25 No problem?  Kvanvig (in DH-S): ‘… nothing about the hiddenness of God has the power to change the epistemic status of theism’  It is merely a special case of the problem of evil  If the evidence for/against God is equally balanced, and the theist can live with the problem of evil, she can live with hiddenness  And theists have knowingly done so for a long time: if it has epistemic import, this is ‘epiphenomenal’ (Kvanvig)

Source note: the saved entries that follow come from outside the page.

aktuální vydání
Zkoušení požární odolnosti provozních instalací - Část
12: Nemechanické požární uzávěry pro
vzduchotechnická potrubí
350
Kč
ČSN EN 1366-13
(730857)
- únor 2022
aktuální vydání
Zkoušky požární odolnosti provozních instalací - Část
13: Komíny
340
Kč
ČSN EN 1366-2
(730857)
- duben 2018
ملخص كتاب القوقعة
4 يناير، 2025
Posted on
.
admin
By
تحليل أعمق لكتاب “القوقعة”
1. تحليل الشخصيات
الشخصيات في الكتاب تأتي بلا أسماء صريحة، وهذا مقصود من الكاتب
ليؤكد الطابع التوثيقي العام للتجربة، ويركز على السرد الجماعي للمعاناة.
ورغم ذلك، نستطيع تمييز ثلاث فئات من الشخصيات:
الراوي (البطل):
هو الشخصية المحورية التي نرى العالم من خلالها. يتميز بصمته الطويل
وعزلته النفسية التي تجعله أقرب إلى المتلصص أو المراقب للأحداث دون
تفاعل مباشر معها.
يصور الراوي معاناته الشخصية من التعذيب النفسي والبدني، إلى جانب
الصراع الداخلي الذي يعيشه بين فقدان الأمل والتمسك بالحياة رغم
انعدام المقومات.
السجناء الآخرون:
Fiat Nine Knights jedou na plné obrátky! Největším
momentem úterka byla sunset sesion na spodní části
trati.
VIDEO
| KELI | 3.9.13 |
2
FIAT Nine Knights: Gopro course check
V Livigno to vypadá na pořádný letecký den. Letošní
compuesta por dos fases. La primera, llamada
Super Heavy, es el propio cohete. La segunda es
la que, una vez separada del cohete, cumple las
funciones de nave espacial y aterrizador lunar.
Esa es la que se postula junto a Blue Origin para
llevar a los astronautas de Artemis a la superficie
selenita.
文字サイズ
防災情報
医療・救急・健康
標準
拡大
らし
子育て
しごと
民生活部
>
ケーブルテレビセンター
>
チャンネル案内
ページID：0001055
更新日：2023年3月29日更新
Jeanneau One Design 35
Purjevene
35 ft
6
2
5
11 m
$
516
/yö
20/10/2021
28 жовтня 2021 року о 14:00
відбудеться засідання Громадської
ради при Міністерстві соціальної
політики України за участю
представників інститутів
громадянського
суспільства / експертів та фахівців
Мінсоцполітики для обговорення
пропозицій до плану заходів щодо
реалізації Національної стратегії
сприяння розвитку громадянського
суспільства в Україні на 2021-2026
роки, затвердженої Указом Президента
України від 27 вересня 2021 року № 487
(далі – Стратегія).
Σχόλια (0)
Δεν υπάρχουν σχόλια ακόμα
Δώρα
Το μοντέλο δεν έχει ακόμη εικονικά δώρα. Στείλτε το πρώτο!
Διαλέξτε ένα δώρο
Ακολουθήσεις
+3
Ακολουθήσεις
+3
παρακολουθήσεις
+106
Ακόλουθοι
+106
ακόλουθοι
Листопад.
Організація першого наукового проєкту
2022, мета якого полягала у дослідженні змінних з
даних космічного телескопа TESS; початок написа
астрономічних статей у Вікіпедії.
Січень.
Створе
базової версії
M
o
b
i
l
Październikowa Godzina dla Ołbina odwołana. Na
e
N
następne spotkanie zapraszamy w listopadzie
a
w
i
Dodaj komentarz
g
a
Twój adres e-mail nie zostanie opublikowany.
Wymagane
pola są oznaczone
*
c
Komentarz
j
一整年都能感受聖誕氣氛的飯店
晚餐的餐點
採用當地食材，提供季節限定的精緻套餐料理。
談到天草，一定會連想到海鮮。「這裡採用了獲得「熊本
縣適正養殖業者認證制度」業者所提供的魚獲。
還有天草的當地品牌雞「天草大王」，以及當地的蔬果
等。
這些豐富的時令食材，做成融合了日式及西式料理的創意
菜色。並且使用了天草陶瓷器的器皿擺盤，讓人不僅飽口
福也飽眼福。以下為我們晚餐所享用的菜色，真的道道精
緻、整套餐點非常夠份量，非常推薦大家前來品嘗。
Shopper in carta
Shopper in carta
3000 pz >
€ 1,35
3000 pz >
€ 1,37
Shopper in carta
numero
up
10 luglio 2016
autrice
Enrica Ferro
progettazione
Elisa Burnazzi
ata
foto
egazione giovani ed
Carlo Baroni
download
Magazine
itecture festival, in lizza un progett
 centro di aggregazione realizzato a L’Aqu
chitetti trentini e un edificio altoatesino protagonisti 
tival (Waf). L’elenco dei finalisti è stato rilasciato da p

26 Weighing up the arguments  As with the problem of evil, these arguments aim to show how hiddenness and the existence of God might both be true  Religious traditions are unfazed by hiddenness  Are the arguments ad hoc, or do they follow from what the traditions say about God?

27 Weighing up the arguments  How should a disinterested observer react?  ‘You should have given us more evidence’ (Russell)  What evidence should we expect/would we accept?  Testimony of religious experience? ‘ … they have Moses and the prophets…’ (Luke 16)  What sort of evidence do we expect in other cases? More next week!

28 Reading  Seminar reading  Other reading as advised in list and  Penelhum, (1960) ‘Divine necessity’ Mind 69  Mann, ‘Necessity’ in Blackwell Companion…  Howard-Snyder, (1996) ‘The argument from divine hiddenness’ Canadian Journal of Philosophy  Schellenberg, (2008) ‘W hat divine hiddenness reveals …’ at  Van Inwagen, in Howard-Snyder & Moser  ‘Introduction’ to Howard-Snyder and Moser

29 Things to think about  Is hiddenness primarily a logical or an evidential issue?  Is it distinct from the problem of evil?  What would it be like if God was obvious to us?  Does this issue really help us decide whether there might be a God?  How?